● **ASSIGNED TASK**
Every line below needs to be printed again exactly, without any of its pictures.
==== DATA EXTRACTS
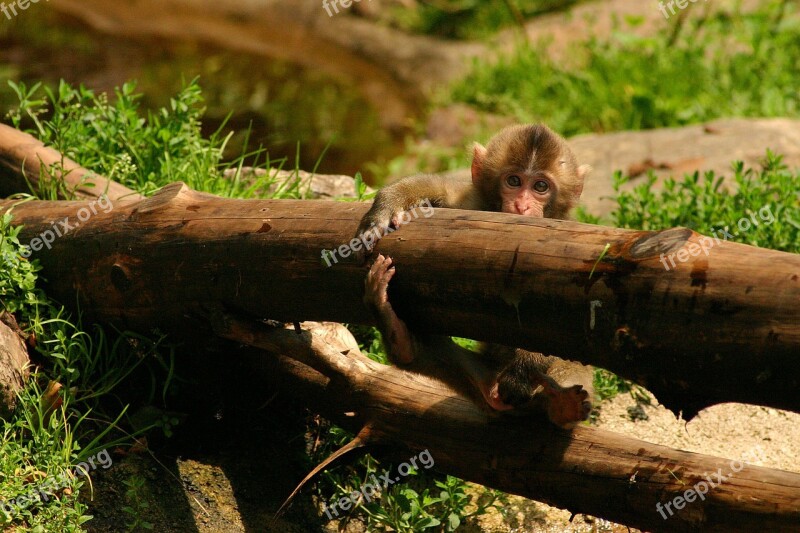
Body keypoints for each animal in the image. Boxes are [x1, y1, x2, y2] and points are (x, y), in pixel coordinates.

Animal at [356, 124, 592, 428]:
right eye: (513, 181)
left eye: (541, 186)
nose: (521, 206)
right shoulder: (472, 204)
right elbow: (442, 190)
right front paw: (386, 205)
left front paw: (523, 371)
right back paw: (399, 335)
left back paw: (561, 407)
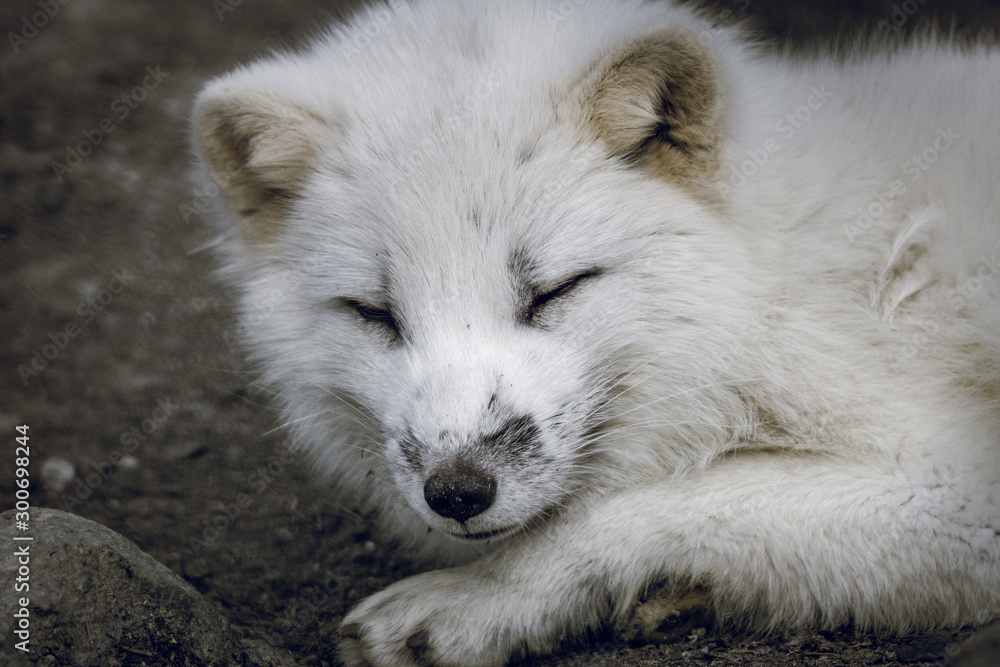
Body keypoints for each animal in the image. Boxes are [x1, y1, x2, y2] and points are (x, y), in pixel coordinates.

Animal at [191, 0, 1000, 665]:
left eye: (555, 290)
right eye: (374, 312)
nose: (457, 491)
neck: (770, 284)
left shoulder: (960, 490)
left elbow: (651, 502)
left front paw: (480, 596)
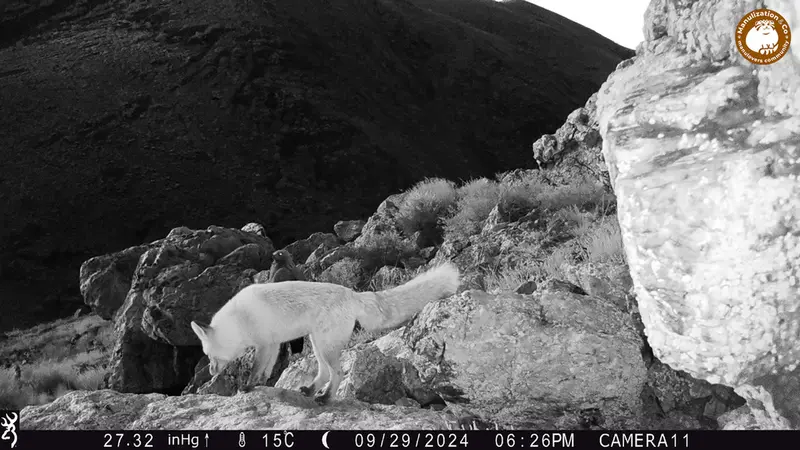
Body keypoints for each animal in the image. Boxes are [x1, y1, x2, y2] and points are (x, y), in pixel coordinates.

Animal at [190, 262, 460, 404]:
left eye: (209, 354)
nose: (211, 372)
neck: (240, 321)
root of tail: (352, 293)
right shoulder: (273, 344)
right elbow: (265, 371)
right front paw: (257, 385)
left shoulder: (264, 344)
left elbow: (256, 369)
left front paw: (246, 387)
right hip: (317, 343)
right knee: (322, 372)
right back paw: (311, 391)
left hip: (325, 346)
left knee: (338, 374)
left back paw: (326, 397)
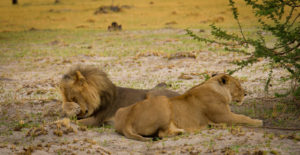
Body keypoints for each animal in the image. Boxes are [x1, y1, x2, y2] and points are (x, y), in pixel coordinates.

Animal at [114, 73, 262, 141]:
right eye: (238, 86)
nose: (246, 94)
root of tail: (127, 120)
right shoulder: (224, 116)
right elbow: (243, 117)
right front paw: (258, 121)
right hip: (163, 100)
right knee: (162, 134)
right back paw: (181, 132)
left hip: (121, 110)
========
● **FINAL ANSWER**
Body keypoints for each animal in the image. Boxes are [x1, y1, x2, y2] and points are (x, y), in pixel coordinates.

Animal at [356, 124, 592, 428]:
right eye: (513, 181)
left eye: (541, 186)
nose: (521, 206)
right shoulder: (472, 204)
right elbow: (442, 190)
right front paw: (386, 205)
left front paw: (523, 371)
right back paw: (399, 335)
left back paw: (561, 407)
Body keypoints for each animal in the image. Boxes are [x1, y1, x2, y2] and points are (x, y), in pixel coordinates.

Animal at [191, 0, 1000, 665]:
left eye: (555, 290)
right eye: (374, 312)
nose: (457, 491)
neck: (770, 284)
left shoulder: (960, 490)
left elbow: (651, 502)
left front paw: (480, 596)
Body keypoints for each animal in the image. Boxes are [x1, y1, x2, y2] and points are (x, y), in pixel coordinates.

Animal at [190, 262, 460, 404]:
left eye: (209, 354)
nose: (211, 372)
neck: (240, 321)
root of tail: (352, 293)
right shoulder: (273, 344)
right elbow: (265, 371)
right front paw: (257, 385)
left shoulder: (264, 344)
left elbow: (256, 369)
left front paw: (246, 387)
right hip: (317, 343)
right knee: (322, 372)
right back paw: (311, 391)
left hip: (325, 346)
left knee: (338, 374)
left back paw: (326, 397)
Body keypoints for each animal in the image. Boxes are [x1, y1, x2, y2] and points are (x, y), in pixel coordinates.

Animal at [114, 73, 262, 141]:
right eye: (238, 86)
nose: (246, 94)
root of tail: (127, 120)
right shoulder: (224, 116)
right elbow: (243, 117)
right front paw: (258, 121)
right hip: (163, 100)
right knee: (162, 134)
right back paw: (181, 132)
left hip: (121, 110)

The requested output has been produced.